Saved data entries
BEGIN
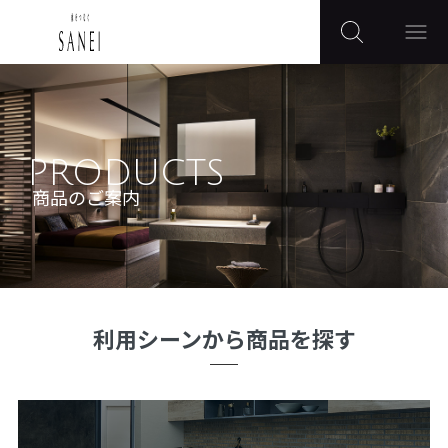
PRODUCTS
商品のご案内
利用シーンから商品を探す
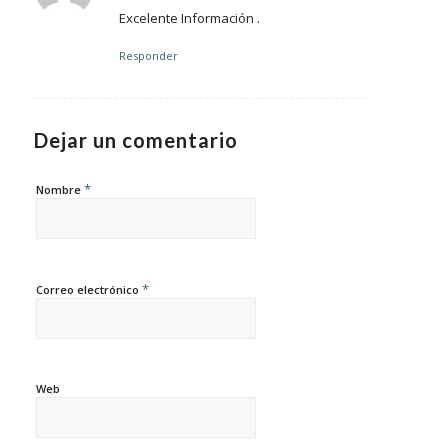
Excelente Información .
Responder
Dejar un comentario
*
Nombre
*
Correo electrónico
Web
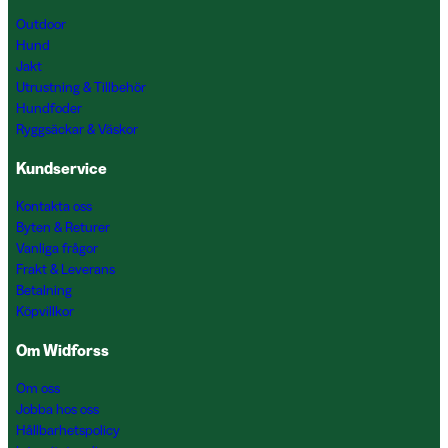
Outdoor
Hund
Jakt
Utrustning & Tillbehör
Hundfoder
Ryggsäckar & Väskor
Kundservice
Kontakta oss
Byten & Returer
Vanliga frågor
Frakt & Leverans
Betalning
Köpvillkor
Om Widforss
Om oss
Jobba hos oss
Hållbarhetspolicy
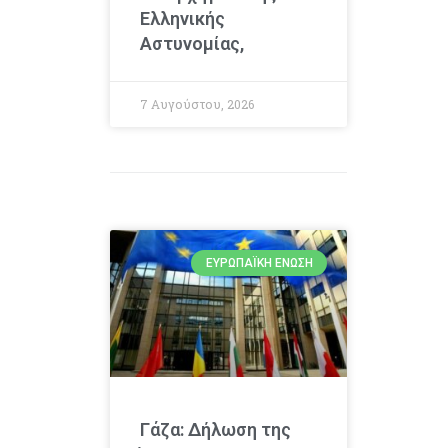
Ελληνικής
Αστυνομίας,
7 Αυγούστου, 2026
ΕΥΡΩΠΑΪΚΉ ΈΝΩΣΗ
Γάζα: Δήλωση της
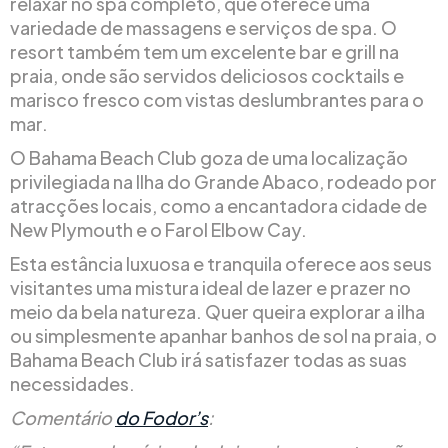
relaxar no spa completo, que oferece uma
variedade de massagens e serviços de spa. O
resort também tem um excelente bar e grill na
praia, onde são servidos deliciosos cocktails e
marisco fresco com vistas deslumbrantes para o
mar.
O Bahama Beach Club goza de uma localização
privilegiada na Ilha do Grande Abaco, rodeado por
atracções locais, como a encantadora cidade de
New Plymouth e o Farol Elbow Cay.
Esta estância luxuosa e tranquila oferece aos seus
visitantes uma mistura ideal de lazer e prazer no
meio da bela natureza. Quer queira explorar a ilha
ou simplesmente apanhar banhos de sol na praia, o
Bahama Beach Club irá satisfazer todas as suas
necessidades.
Comentário
do Fodor’s
:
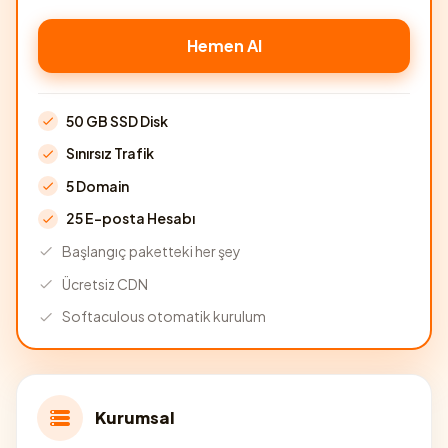
Hemen Al
50 GB SSD Disk
Sınırsız Trafik
5 Domain
25 E-posta Hesabı
Başlangıç paketteki her şey
Ücretsiz CDN
Softaculous otomatik kurulum
Kurumsal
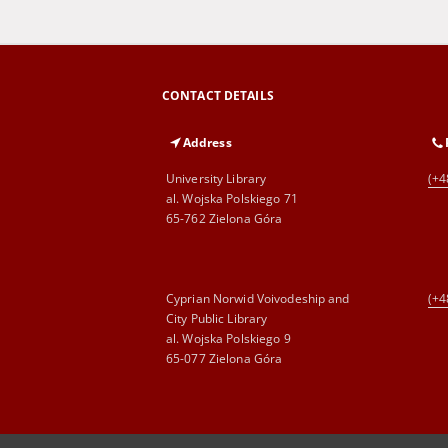
CONTACT DETAILS
Address
University Library
(+4
al. Wojska Polskiego 71
65-762 Zielona Góra
Cyprian Norwid Voivodeship and
(+4
City Public Library
al. Wojska Polskiego 9
65-077 Zielona Góra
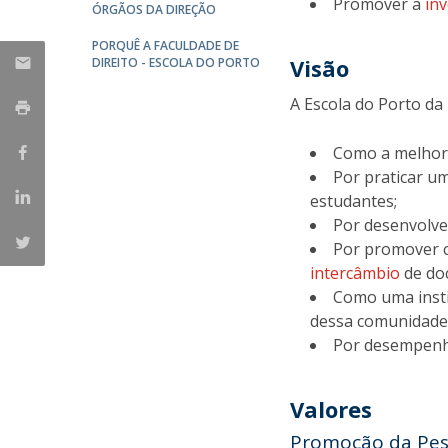
Promover a
in
ÓRGÃOS DA DIREÇÃO
PORQUÊ A FACULDADE DE
Visão
DIREITO - ESCOLA DO PORTO
A Escola do Porto da
Como a melhor 
Por praticar um
estudantes;
Por desenvolve
Por promover c
intercâmbio
de doc
Como uma insti
dessa comunidade
Por desempenha
Valores
Promoção da Pes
END
■ Directive
Count the lines in the items above that contain the string "Club", and state only the number.

■ Expected answer
2